Rock, çoğu katılımcı için özgürlüğü, sahne şovlarını ve enerjiyi çağrıştırıyor. Aklına gençlik dönemi ya da bar ortamı gelen katılımcılar da söz konusu. Kendisini sahnede gitar ya da davul çalarken canlandıran katılımcı sayısı da az değil. Dinletilen White Snake şarkısı, hakkında en az yorum yapılan müzik örneğiydi. Verilen yanıtlar sevdim-sevmedim ya da rock dinlerim ama bu türü değil biçimindeydi.

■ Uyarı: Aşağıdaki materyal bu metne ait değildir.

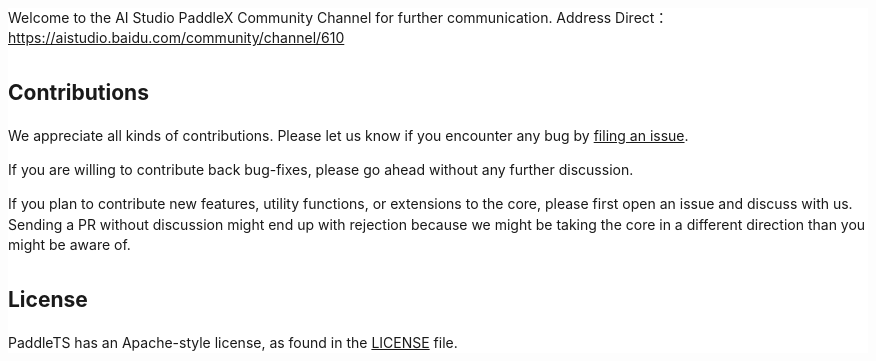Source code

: Welcome to the AI Studio PaddleX Community Channel for further communication. Address Direct：https://aistudio.baidu.com/community/channel/610

## Contributions

We appreciate all kinds of contributions. Please let us know if you encounter any bug by [filing an issue](https://github.com/PaddlePaddle/PaddleTS/issues).

If you are willing to contribute back bug-fixes, please go ahead without any further discussion.

If you plan to contribute new features, utility functions, or extensions to the core, please first open an issue and discuss with us.
Sending a PR without discussion might end up with rejection because we might be taking the core in a different direction than you might be aware of.


## License
PaddleTS has an Apache-style license, as found in the [LICENSE](LICENSE) file.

Türk halk müziği örneği olan “Kaşlarının Karası”, hakkında ilginç yorumların yapıldığı bir örnek olarak karşımıza çıktı. Bu türü sevmeyen çoğu katılımcının yine arabesk örneğinde olduğu gibi türküye ölçülü yaklaştığı gözlendi. Performansa dikkat eden ve söyleyen şarkıcının kesinlikle TRT sanatçısı olduğunu vurgulaması ve bu yüzden sevmediğini belirtmesi ilginçti. O.İ. “Türkü bizden olduğu için ona haksızlık edemiyorum ama sevmedim” diyor. “TRT aklıma gelmişti. Türküde TRT aklıma gelir. Siyah kıyafetlerle koro, o sahne aklıma geliyor. Çoğu zaman sıkıcıdır ama hoşuma giden zamanları da olur. İlkokul 3-4-5’e kadar TRT vardı sadece, o

yüzden belirgin bir yeri var” diyor. Köy ve köy düğünlerinin aklına geldiğini de belirtiyor. Ö.L. “sıkıcı TRT, boyalı boyalı, lahanalı teyzeler” diyor gülerek ve türküye saygısı olduğunu belirtiyor: “öyle abidik gubidik türkülere hiç tahammülüm yok”. Türkü ona göre oryantalizmi ifade ediyor. A.T. türkü dinlerken anneannesini anımsadığını ve duygulandığını söylüyor ama türküyü sevmediğini de sözlerine ekliyor. A.U. da türküyü sevmediğini ama babasını anımsadığını ve bu yüzden fMRI’da sevmiş olarak çıkabileceğini ifade ediyor. H.E. için türkü dinlerken anımsadıkları TRT, Arı stüdyoları ve kalıp ifadeler. H.E.’nin görüşmede söylediği bir şey ilginç: “çocukluğumu ziyan ettiler”. S.V.‘nin aklına gelen şey ise TRT4 kanalı. G.E. ise türküyü sevmediğini ama bundan dolayı suçluluk duyduğunu ifade ediyor. S.A. yalnızca “Anadolu’ya has bir müzik” demekle yetinmiş. İ.B. türküyü geleneksel değerlerimiz için gerekli olarak görüyor: “bizim için çok önemli çünkü toplumun kaybetmemesi gereken bir unsuru olarak hissediyorum” diyor. Ö.M. da türkü dinlerken aklına siyah beyaz televizyon gelen katılımcılardan biri. Ş.C. ise aslında Türk halk müziğini dinlediği ve sevdiğini ama dinletilen örneğin “TRT formatında olduğu”nu ve bu yüzden sevmediğini belirtiyor.

Deneklerin gerek dinledikleri müzik örnekleri gerekse müzik beğenileri hakkında vermiş olduğu bilgilere örnek olması amacıyla yapılan bir görüşme eklerde yer almıştır.